I saw what happened on Sunday, I was watching it all. I saw as you looked up and your son came running to you saying "Daddy, that boy pulled my hair", you looked concerned. And who wouldn't. No one wants their child to be hurt by another child. But soft play areas get busy, especially on a cold Sunday morning, and tensions run high between the kids and sometimes these things happen. For so many different reasons. I heard you ask your son which little boy and, as he pointed, I looked over and saw two little boys come down the slide with big smiles on their faces. Whatever the issue was with that child, it was clearly forgotten about.

But you couldn't forget it. You couldn't let it go, telling your son to stay away. Or approach the mother and ask her to watch her child. Instead, I heard you say something I really didn't expect, I heard you tell your son "If he pulls your hair, push him back."

Dear dad, you look like a nice guy. You're well dressed, as is your kid. He came to you for comfort, he came to you for a cuddle, to tell you he'd been hurt. He wanted your reassurance, your love, your comfort. Your child needs to learn how to handle things without resorting to violence. Your child needs to learn that an eye for an eye will make the whole world blind. He needs to know that these things happen in soft play centres but that he should use his words and not his hands to retaliate. To tell the other child he didn't appreciate it. To sort it out amicably.

We live in a world where violence is on our TV screens everyday... as much as we try to shelter our children, they will be exposed to it. They don't need to be exposed to it but those that love them the most. He needed your guidance.

I didn't say anything because your child looked like a good kid. I didn't actually think he was going to act on it. He was fine (all his short hair in tact) and the other kid was off on the other side of the play centre.

But what happened after that shocked me even more. Your son sees the little boy approaching him, he turns to speak to you, you look away and in those two seconds that your head is turned, he pushes the little boy running past him, causing him to fall and hit his head. And then coincidentally you turn back, poker face!

And the little boy's mother runs to scoop up her crying child with sadness in her eyes. Because she can't understand why an older boy pushed her son, while standing right beside his dad, and his dad did nothing. She didn't know her son pulled your son's hair, you didn't tell her you see, you didn't clear the air.

I know you may think you're teaching your kid to be tough, to fight back and defend himself. To be strong and take no shit!
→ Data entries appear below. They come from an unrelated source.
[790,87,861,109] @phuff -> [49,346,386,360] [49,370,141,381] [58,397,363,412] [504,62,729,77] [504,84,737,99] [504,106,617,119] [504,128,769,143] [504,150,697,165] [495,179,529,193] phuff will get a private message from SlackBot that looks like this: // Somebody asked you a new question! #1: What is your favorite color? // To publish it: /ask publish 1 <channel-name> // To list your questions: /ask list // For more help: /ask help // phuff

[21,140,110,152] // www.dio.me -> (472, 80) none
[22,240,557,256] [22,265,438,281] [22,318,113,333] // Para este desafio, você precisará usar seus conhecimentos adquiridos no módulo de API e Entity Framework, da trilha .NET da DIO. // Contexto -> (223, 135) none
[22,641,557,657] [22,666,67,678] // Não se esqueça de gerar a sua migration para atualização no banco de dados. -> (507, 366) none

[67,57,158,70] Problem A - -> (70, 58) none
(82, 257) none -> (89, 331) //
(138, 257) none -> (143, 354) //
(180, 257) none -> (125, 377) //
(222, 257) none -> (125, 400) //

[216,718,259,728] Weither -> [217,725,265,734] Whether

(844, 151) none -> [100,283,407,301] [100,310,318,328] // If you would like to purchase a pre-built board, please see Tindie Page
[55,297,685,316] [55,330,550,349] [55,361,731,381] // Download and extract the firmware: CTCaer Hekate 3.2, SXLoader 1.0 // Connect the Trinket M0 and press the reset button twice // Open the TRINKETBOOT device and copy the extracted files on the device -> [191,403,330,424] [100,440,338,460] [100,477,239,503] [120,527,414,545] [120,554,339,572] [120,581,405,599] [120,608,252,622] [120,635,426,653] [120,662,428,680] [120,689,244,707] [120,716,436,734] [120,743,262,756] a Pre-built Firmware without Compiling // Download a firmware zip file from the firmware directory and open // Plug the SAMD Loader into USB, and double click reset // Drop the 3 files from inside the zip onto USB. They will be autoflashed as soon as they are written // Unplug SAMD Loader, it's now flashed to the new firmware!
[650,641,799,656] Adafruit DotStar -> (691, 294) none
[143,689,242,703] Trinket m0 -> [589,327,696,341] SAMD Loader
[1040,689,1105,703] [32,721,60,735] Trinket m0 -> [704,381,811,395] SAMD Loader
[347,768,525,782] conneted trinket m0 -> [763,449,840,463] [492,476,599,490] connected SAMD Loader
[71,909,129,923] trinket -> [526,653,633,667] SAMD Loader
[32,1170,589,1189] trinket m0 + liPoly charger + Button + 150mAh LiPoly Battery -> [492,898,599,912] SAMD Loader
But what you don't realise is, your kid gave you away dad. 15 minutes later he went up to that mother and said "I pushed him" and when the mother asked "Why did you push him?", your son responded, "My daddy told me to, my daddy told me to do it!"

Children aren't born vengeful, hurtful, racist. That's all on us, it's how we raise them. Parenting can be tough, we're protective of the most precious people in our life BUT physical retaliation is never the answer.

Your child needed comfort, he needed reassurance, he needed love. That's it!